**Document extract**
[pnfs] [PATCH 06/10] pnfs: Isolate odirect rpc read/write/commit execution.

Benny Halevy bhalevy at panasas.com
Thu Jul 10 02:14:22 EDT 2008


On Jul. 10, 2008, 8:16 +0300, Dean Hildebrand <seattleplus at gmail.com> wrote:
> 
> Benny Halevy wrote:
>> On Jul. 09, 2008, 0:54 +0300, Dean Hildebrand <seattleplus at gmail.com> wrote:
>>   
>>> This patch helps prepare for pNFS, which may not use rpc.
>>>
>>> Signed-off-by: Dean Hildebrand <dhildeb at us.ibm.com>
>>> ---
>>>  fs/nfs/direct.c |  164 ++++++++++++++++++++++++++++++++-----------------------
>>>  1 files changed, 96 insertions(+), 68 deletions(-)
>>>
>>> diff --git a/fs/nfs/direct.c b/fs/nfs/direct.c
>>> index ada71d5..854ed47 100644
>>> --- a/fs/nfs/direct.c
>>> +++ b/fs/nfs/direct.c
>>> @@ -266,6 +266,40 @@ static const struct rpc_call_ops nfs_read_direct_ops = {
>>>  	.rpc_release = nfs_direct_read_release,
>>>  };
>>>  
>>> +static long nfs_direct_read_execute(struct nfs_read_data *data,
>>> +				    struct rpc_task_setup *task_setup_data,
>>> +				    struct rpc_message *msg)
>>> +{
>>> +	struct inode *inode = data->inode;
>>> +	struct rpc_task *task;
>>> +	long err;
>>> +
>>> +	msg->rpc_argp = &data->args;
>>> +	msg->rpc_resp = &data->res;
>>> +
>>> +	task_setup_data->task = &data->task;
>>> +	task_setup_data->callback_data = data;
>>> +	NFS_PROTO(inode)->read_setup(data, msg);
>>> +
>>> +	task = rpc_run_task(task_setup_data);
>>> +	err = IS_ERR(task);
>>> +	if (err)
>>> +		goto out;
>>>     
>> doing the following will percolate the error code up to the caller:
>>
>> 	if (IS_ERR(task))

**Source data**
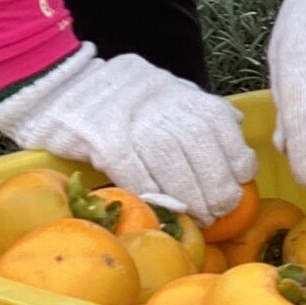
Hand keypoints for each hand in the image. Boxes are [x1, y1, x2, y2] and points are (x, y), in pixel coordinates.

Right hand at [0, 44, 253, 224]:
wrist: (63, 87)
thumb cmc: (122, 95)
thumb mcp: (169, 88)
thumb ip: (199, 108)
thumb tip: (236, 126)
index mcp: (183, 93)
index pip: (222, 127)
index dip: (237, 158)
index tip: (242, 181)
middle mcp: (162, 105)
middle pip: (200, 149)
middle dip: (217, 186)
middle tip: (221, 211)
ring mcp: (133, 122)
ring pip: (172, 165)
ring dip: (190, 197)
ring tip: (199, 217)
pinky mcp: (105, 141)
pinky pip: (135, 174)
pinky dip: (153, 194)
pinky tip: (163, 209)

**Questions on the material**
1. Output the pNFS patch thread word for word from "On Jul. 10, 2008, 8:16" up to and including "insertions(+), 68 deletions(-)".
2. Pick up the pNFS patch thread after its last line and continue writing it.
The rows have no role in this work.

**Responses**
1.
On Jul. 10, 2008, 8:16 +0300, Dean Hildebrand <seattleplus at gmail.com> wrote:
> 
> Benny Halevy wrote:
>> On Jul. 09, 2008, 0:54 +0300, Dean Hildebrand <seattleplus at gmail.com> wrote:
>>   
>>> This patch helps prepare for pNFS, which may not use rpc.
>>>
>>> Signed-off-by: Dean Hildebrand <dhildeb at us.ibm.com>
>>> ---
>>>  fs/nfs/direct.c |  164 ++++++++++++++++++++++++++++++++-----------------------
>>>  1 files changed, 96 insertions(+), 68 deletions(-)

2.
>> 		return PTR_ERR(task);
>>   
> This would change current nfs behavior as it seems the function always 
> wants to return EFAULT in this case.  Not sure if this was intentional 
> by Trond or not, but I'd rather move the change into a different patch 
> if you send this to Trond.

Actually, I was suggesting to return the error (rather than effectively
a boolean status) only from nfs_direct_read_execute and not from
nfs_direct_read_schedule_segment so not to change externally visible
behavior...

>>   
>>> +
>>> +	rpc_put_task(task);
>>> +
>>> +	dprintk("NFS: %5u initiated direct read call "
>>> +		"(req %s/%lld, %u bytes @ offset %llu)\n",
>>> +		data->task.tk_pid,
>>> +		inode->i_sb->s_id,
>>> +		(long long)NFS_FILEID(inode),
>>> +		data->args.count,
>>> +		(unsigned long long)data->args.offset);
>>> +
>>> +out:
>>> +	return err;
>>>     
>> 	return 0;
>> 	(cont. to the above)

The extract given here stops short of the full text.